### REQUIRED WORK
Reproduce the text of every item below verbatim, line for line, and omit the pictures from the output.

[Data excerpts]
__________

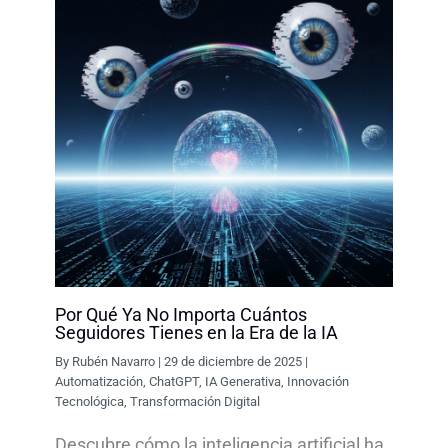
Por Qué Ya No Importa Cuántos
Seguidores Tienes en la Era de la IA
By
Rubén Navarro
|
29 de diciembre de 2025
|
Automatización
,
ChatGPT
,
IA Generativa
,
Innovación
Tecnológica
,
Transformación Digital
Descubre cómo la inteligencia artificial ha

__________

### YOUR RESPONSE
Por Qué Ya No Importa Cuántos
Seguidores Tienes en la Era de la IA
By
Rubén Navarro
|
29 de diciembre de 2025
|
Automatización
,
ChatGPT
,
IA Generativa
,
Innovación
Tecnológica
,
Transformación Digital
Descubre cómo la inteligencia artificial ha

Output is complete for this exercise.